Reading passage:
----------------------------------------

The Skunkworks Project

When you’re in the consulting space, you’re constantly looking at technology stacks and working to help your clients find the right fit with the right innovation curve. Snowflake quickly became that in the Data Warehousing sphere as it solved so many of the core issues in data consumption. The disruption of the engrained workarounds that organizations had accepted as “normal” was game-changing in the data management space. Many introductions to Snowflake (especially back in 2016) started with incredulity, then later amazement. In those early years, the benefits of moving to Snowflake were compelling even without so many “nice to haves”. For example, Snowflake didn’t have any way of issuing Stored Procedures until 2018, but despite that, it was revolutionizing the corporate data to information pipeline with other more compelling features. Suddenly audiences were getting the information they needed and data volume was a nonissue. Additionally, there was no physical barrier to entry. If you were a small startup, you could get started with an on-demand footprint. This was perfect because you would only pay if your company took off.

The differences were so stark that in 2019 when Gartner came out with their evaluation of Snowflake and compared to all the other data warehousing databases, there was a bit of a collective eye roll for those that were in the trenches. This may have prompted some interesting social posts from your humble white paper author...

 

Gartner Snowflake

Gartner was missing the reason why companies invest in Data Warehouses to begin with. However, it was enough to get larger companies to consider Snowflake in competitive bids, even if it was a dark horse. But all Snowflake needed was for prospects to get a peek and the deal was in the bag.

Skunkworks

Their progress and the draw of large crowds to their regular events didn’t go unnoticed by some of the larger players. There were constant rumors swirling around about a [insert vendor name] Skunkworks project to release a “Snowflake killer” right around the corner. This usually became the most common objection to clients moving forward with a project. “Have you heard of [insert vendor name]’s new solution they’re building? I’ve heard that they will bury Snowflake with it.”

As stated in the beginning, the job of a good technology consulting organization is to make sure that the customer is on good footing for the long run. So these Skunkworks projects were very important to stay on top of. However, as the solution previews would release there seemed to always be a Price is Right loser horn playing in the background. The marketing was making these projects seem so exciting, but the new lipstick on the old pig didn’t fool customers. That’s not to say there weren’t decent strides made, but they weren’t “Snowflake killers.” Before you deem this author a Snowflake fanboy, let’s just clarify that unseating Snowflake is doable, but let’s go over 3 things competitors should NOT do.

 

#1 Don’t Repackage Your Technical Debt

Product companies don’t talk about their existing code as “technical debt” but if they’re going to compete head-to-head with real innovations, they’ll need to start from a clean slate. They can’t lure themselves into the Innovator's Dilemma by weighing their modernization down with old code dusted off to do new tricks.

----------------------------------------

About this task: Copy the passage from the article on Snowflake competitors word for word, starting at "Gartner Snowflake" and ending at "in the bag.".

----------------------------------------

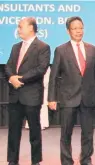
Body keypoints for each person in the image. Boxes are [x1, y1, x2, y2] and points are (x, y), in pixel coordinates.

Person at [48, 16, 95, 165]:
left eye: (80, 28)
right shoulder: (61, 50)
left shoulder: (92, 49)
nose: (78, 31)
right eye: (75, 28)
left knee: (88, 133)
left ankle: (86, 160)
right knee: (66, 133)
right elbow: (53, 76)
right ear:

----------------------------------------

Finished task:
Gartner Snowflake

Gartner was missing the reason why companies invest in Data Warehouses to begin with. However, it was enough to get larger companies to consider Snowflake in competitive bids, even if it was a dark horse. But all Snowflake needed was for prospects to get a peek and the deal was in the bag.